I had not entered the monastery at age twenty-four completely inexperienced, but ten years is a long time, and now I stood before the concept of screwing the way a small child stands before the star-filled night sky, feeling its vast mystery and its close fascination in tiny tremors behind the knees.

This was an absolute delight of a read. It has a marvelous cast, lots of comic asides and set pieces, and it’s insanely quotable. Very highly recommended. I think I loved Somebody Owes Me Money slightly more, but this is still great.

By the Pricking of her Thumb, Adam Roberts

I’d enjoyed Roberts’ previous novel in this near-future crime series, The Real-Time Murders, which married a Holmes and Moriarty-style setup with a riff off Hitchcock movies. Here Roberts’ Holmes and Moriarty are back in the form of private investigator Alma and her bedbound lover Marguerite and the inspiration is Kubrick rather than Hitchcock.

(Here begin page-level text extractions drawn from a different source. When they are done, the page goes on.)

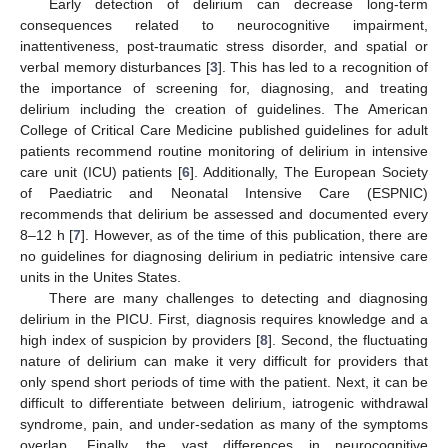
Early detection of delirium can decrease long-term
consequences related to neurocognitive impairment,
inattentiveness, post-traumatic stress disorder, and spatial or
verbal memory disturbances [
3
]. This has led to a recognition of
the importance of screening for, diagnosing, and treating
delirium including the creation of guidelines. The American
College of Critical Care Medicine published guidelines for adult
patients recommend routine monitoring of delirium in intensive
care unit (ICU) patients [
6
]. Additionally, The European Society
of Paediatric and Neonatal Intensive Care (ESPNIC)
recommends that delirium be assessed and documented every
8–12 h [
7
]. However, as of the time of this publication, there are
no guidelines for diagnosing delirium in pediatric intensive care
units in the Unites States.
There are many challenges to detecting and diagnosing
delirium in the PICU. First, diagnosis requires knowledge and a
high index of suspicion by providers [
8
]. Second, the fluctuating
nature of delirium can make it very difficult for providers that
only spend short periods of time with the patient. Next, it can be
difficult to differentiate between delirium, iatrogenic withdrawal
syndrome, pain, and under-sedation as many of the symptoms
overlap. Finally, the vast differences in neurocognitive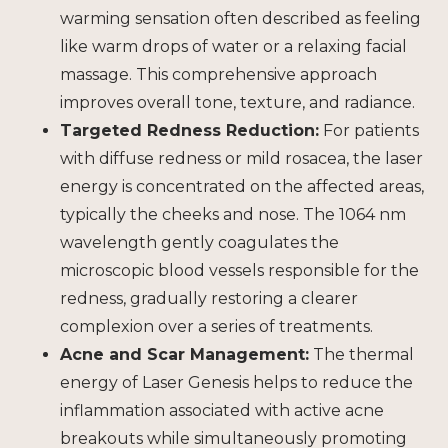
warming sensation often described as feeling
like warm drops of water or a relaxing facial
massage. This comprehensive approach
improves overall tone, texture, and radiance.
Targeted Redness Reduction:
For patients
with diffuse redness or mild rosacea, the laser
energy is concentrated on the affected areas,
typically the cheeks and nose. The 1064 nm
wavelength gently coagulates the
microscopic blood vessels responsible for the
redness, gradually restoring a clearer
complexion over a series of treatments.
Acne and Scar Management:
The thermal
energy of Laser Genesis helps to reduce the
inflammation associated with active acne
breakouts while simultaneously promoting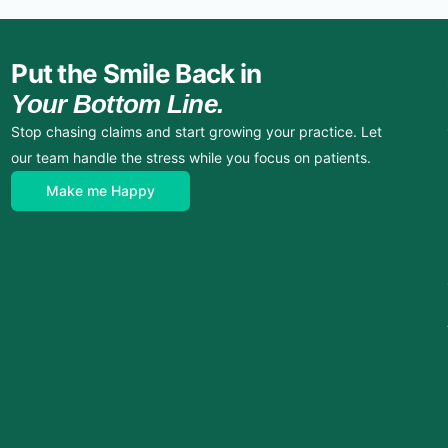
Put the Smile Back in
Your Bottom Line.
Stop chasing claims and start growing your practice. Let
our team handle the stress while you focus on patients.
Make me Happy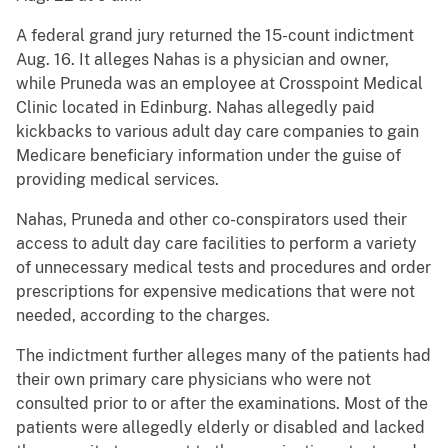
A federal grand jury returned the 15-count indictment
Aug. 16. It alleges Nahas is a physician and owner,
while Pruneda was an employee at Crosspoint Medical
Clinic located in Edinburg. Nahas allegedly paid
kickbacks to various adult day care companies to gain
Medicare beneficiary information under the guise of
providing medical services.
Nahas, Pruneda and other co-conspirators used their
access to adult day care facilities to perform a variety
of unnecessary medical tests and procedures and order
prescriptions for expensive medications that were not
needed, according to the charges.
The indictment further alleges many of the patients had
their own primary care physicians who were not
consulted prior to or after the examinations. Most of the
patients were allegedly elderly or disabled and lacked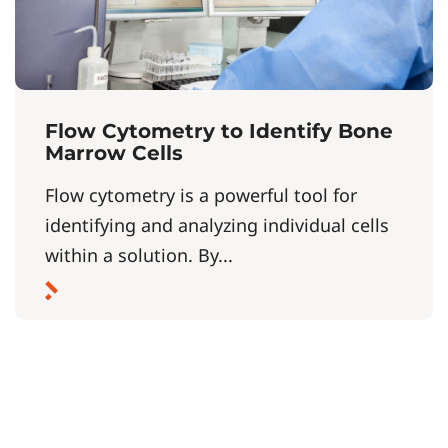
Flow Cytometry to Identify Bone
Marrow Cells
Flow cytometry is a powerful tool for
identifying and analyzing individual cells
within a solution. By...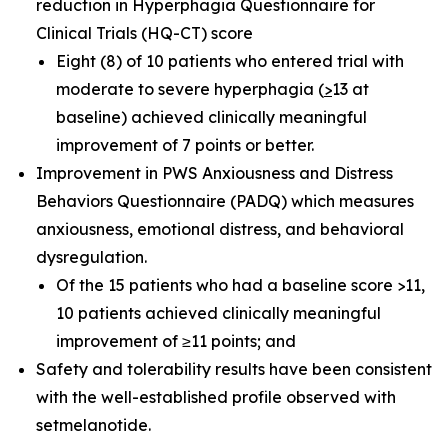
reduction in Hyperphagia Questionnaire for
Clinical Trials (HQ-CT) score
Eight (8) of 10 patients who entered trial with
moderate to severe hyperphagia (
>
13 at
baseline) achieved clinically meaningful
improvement of 7 points or better.
Improvement in PWS Anxiousness and Distress
Behaviors Questionnaire (PADQ) which measures
anxiousness, emotional distress, and behavioral
dysregulation.
Of the 15 patients who had a baseline score >11,
10 patients achieved clinically meaningful
improvement of ≥11 points; and
Safety and tolerability results have been consistent
with the well-established profile observed with
setmelanotide.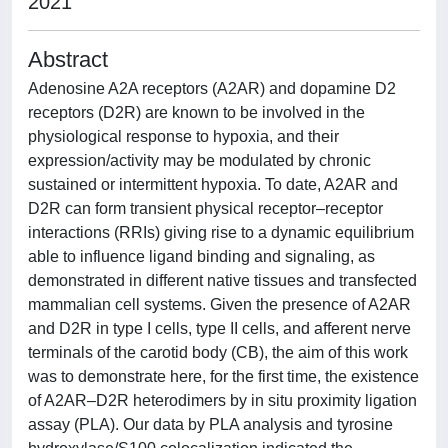
2021
Abstract
Adenosine A2A receptors (A2AR) and dopamine D2
receptors (D2R) are known to be involved in the
physiological response to hypoxia, and their
expression/activity may be modulated by chronic
sustained or intermittent hypoxia. To date, A2AR and
D2R can form transient physical receptor–receptor
interactions (RRIs) giving rise to a dynamic equilibrium
able to influence ligand binding and signaling, as
demonstrated in different native tissues and transfected
mammalian cell systems. Given the presence of A2AR
and D2R in type I cells, type II cells, and afferent nerve
terminals of the carotid body (CB), the aim of this work
was to demonstrate here, for the first time, the existence
of A2AR–D2R heterodimers by in situ proximity ligation
assay (PLA). Our data by PLA analysis and tyrosine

This didn’t work for me, but whether that was the book or circumstances I don’t entirely know. I started it shortly before returning to the UK and lockdown. The news was worsening and a novel which has bereavement and grief as major themes wasn’t a great choice. For that reason I don’t think I can give it a fair review.

It’s cleverly constructed, the SF elements and crime elements combine well and Roberts takes a positive glee in setting up impossible crime scenarios which ultimately make sense by the rules of his world. Whether there was something lacking on this occasion in the chemistry I can’t say, but my guess is the fault on this occasion was in the stars rather than in the book.

Well, that’s a slightly depressing note to end on, but then that’s true of how March itself ended. While I didn’t quite take to the Reynolds or the Roberts this time, I did enjoy all the others (and I think I would have enjoyed the Roberts more had I chosen a better time in which to read it).

Hope you’re all keeping well and all going well I’ll see you on the other side, if not before (virtually anyway).